History of Translation Theory
The history of translation theory traces how thinkers from antiquity to the present have conceived of fidelity, freedom, and the very possibility of translation.
Definition
The study of how ideas about translation—its methods, aims, and limits—have developed across the history of reflection on the subject.
Scope
This topic covers the intellectual history of translation thought, chiefly in the Western tradition while acknowledging others: Cicero's and Horace's contrast of word-for-word and sense-for-sense, Jerome's defence of sense translation, medieval and Renaissance practice, Luther's vernacular Bible, Dryden's metaphrase-paraphrase-imitation scheme, Schleiermacher's two methods, and twentieth-century hermeneutic and linguistic accounts. It treats recurring debates rather than prescribing a method, and links historical positions to modern theory.
Core questions
- How did ancient writers frame the choice between literal and free translation?
- How did religious translation shape translation thought?
- What did Dryden and Schleiermacher contribute to translation theory?
- How do historical positions inform contemporary translation studies?
Key theories
- Word-for-word versus sense-for-sense
- The ancient opposition, articulated by Cicero, Horace, and Jerome, between literal and free translation, which set the terms for two millennia of debate about fidelity and remains a touchstone of translation theory.
- Hermeneutic motion
- George Steiner's account of translation as a fourfold hermeneutic movement—trust, aggression, incorporation, and restitution—framing translation as an interpretive and ethical encounter with the text.
History
Translation thought begins with Roman reflection on rendering Greek, is shaped decisively by Jerome's Bible translation, and develops through medieval and Renaissance debates, Reformation vernacular Bibles, and Enlightenment poetics such as Dryden's. The nineteenth century added Schleiermacher's and Goethe's reflections, and the twentieth brought hermeneutic and linguistic theorizing that fed the modern discipline.
Debates
- Continuity of the fidelity debate
- Scholars disagree on whether the ancient word-versus-sense opposition is a perennial structure of translation thought or a frame that obscures more varied historical practice and non-Western traditions.
Key figures
- Cicero
- Jerome
- John Dryden
- Friedrich Schleiermacher
- George Steiner
Related topics
Seminal works
- steiner1975
- robinson2002
- venuti2021
Frequently asked questions
- What is the word-for-word versus sense-for-sense debate?

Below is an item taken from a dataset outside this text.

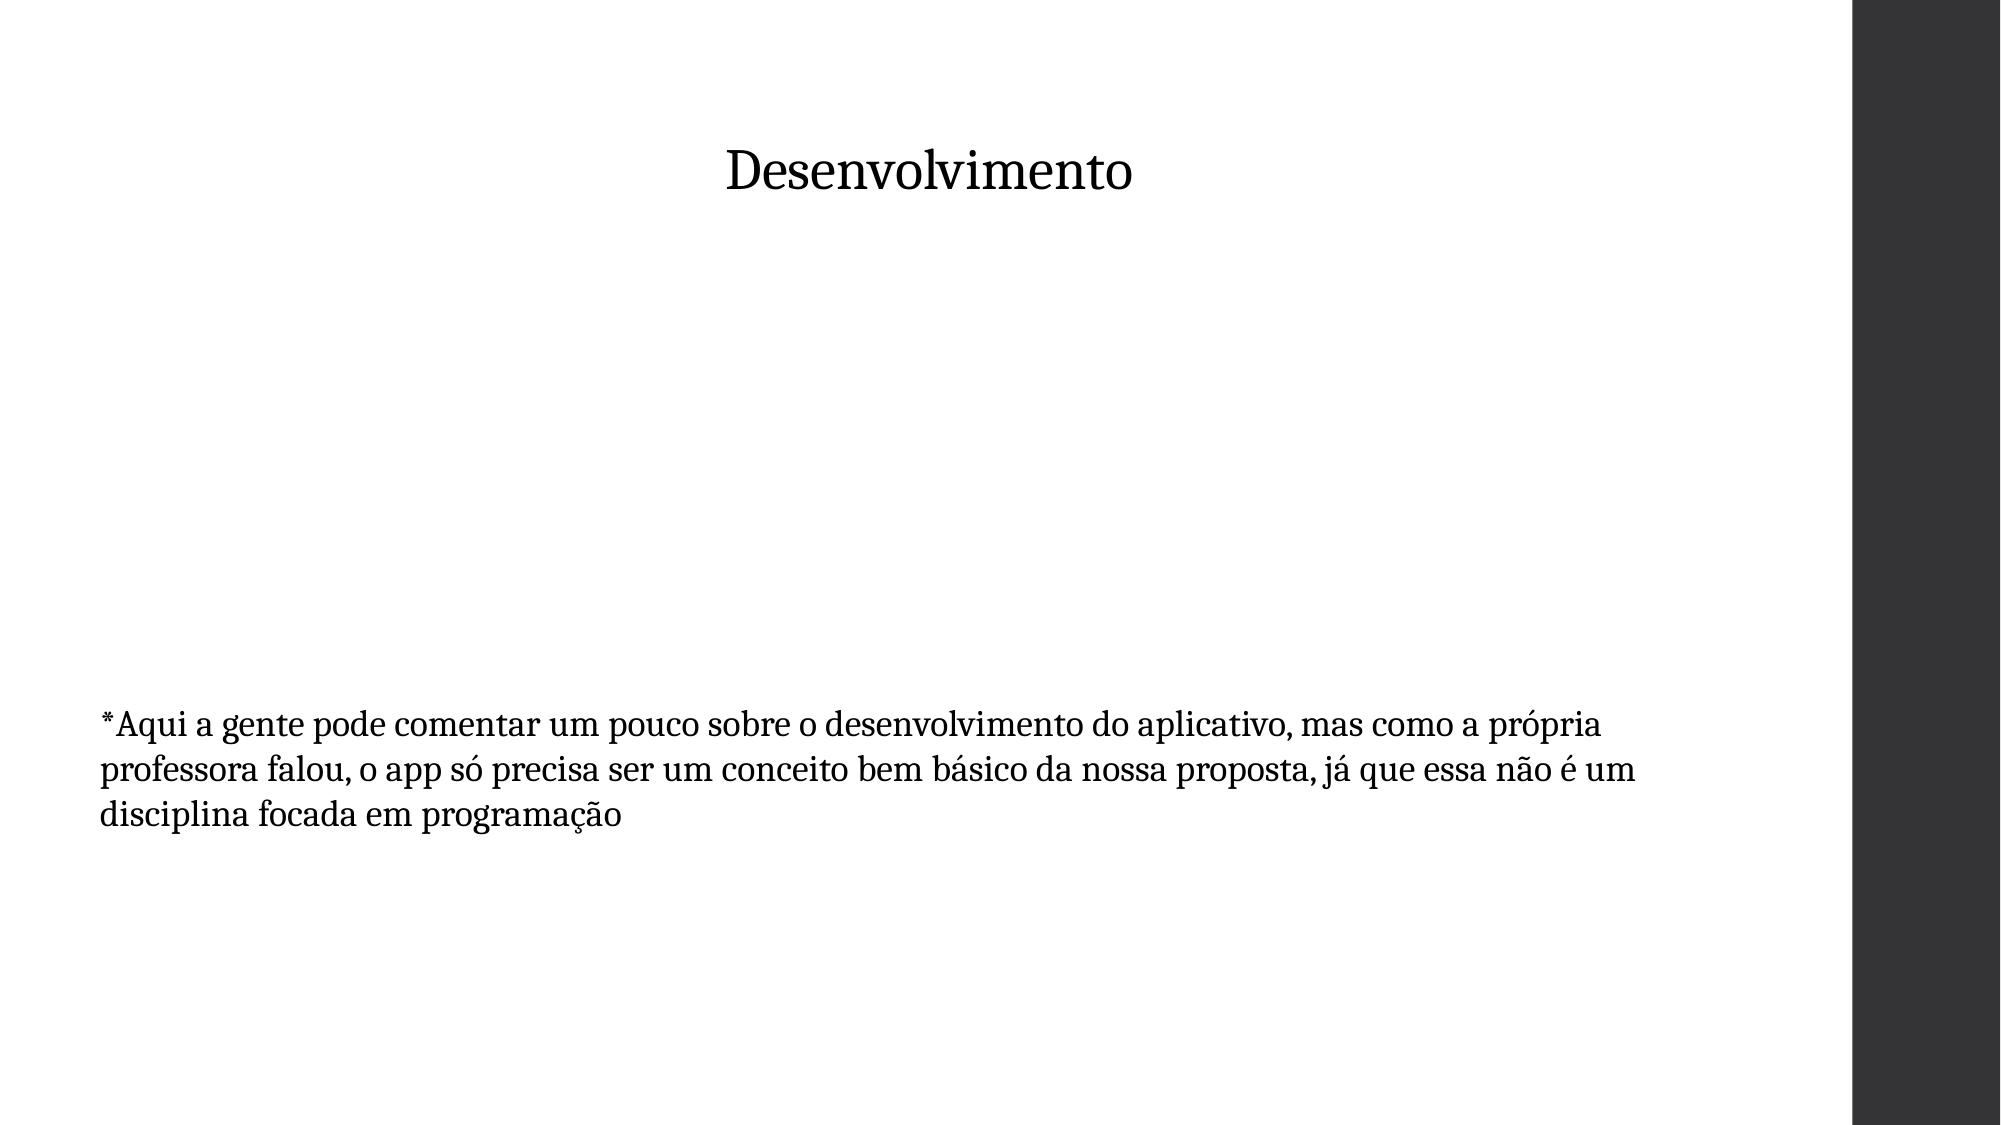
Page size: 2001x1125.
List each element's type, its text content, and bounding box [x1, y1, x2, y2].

text_box *Aqui a gente pode comentar um pouco sobre o desenvolvimento do aplicativo, mas como a própria professora falou, o app só precisa ser um conceito bem básico da nossa proposta, já que essa não é um disciplina focada em programação [85, 610, 1747, 921]
text_box Desenvolvimento [442, 123, 1417, 209]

- It is the long-running question of whether a translation should follow the source closely word by word or convey its overall meaning, a contrast traced to Cicero and Jerome.
- Who was Jerome and why does he matter to translation?
- Jerome translated the Bible into Latin (the Vulgate) and defended sense-for-sense rather than word-for-word translation, making him a foundational figure in the history of translation thought.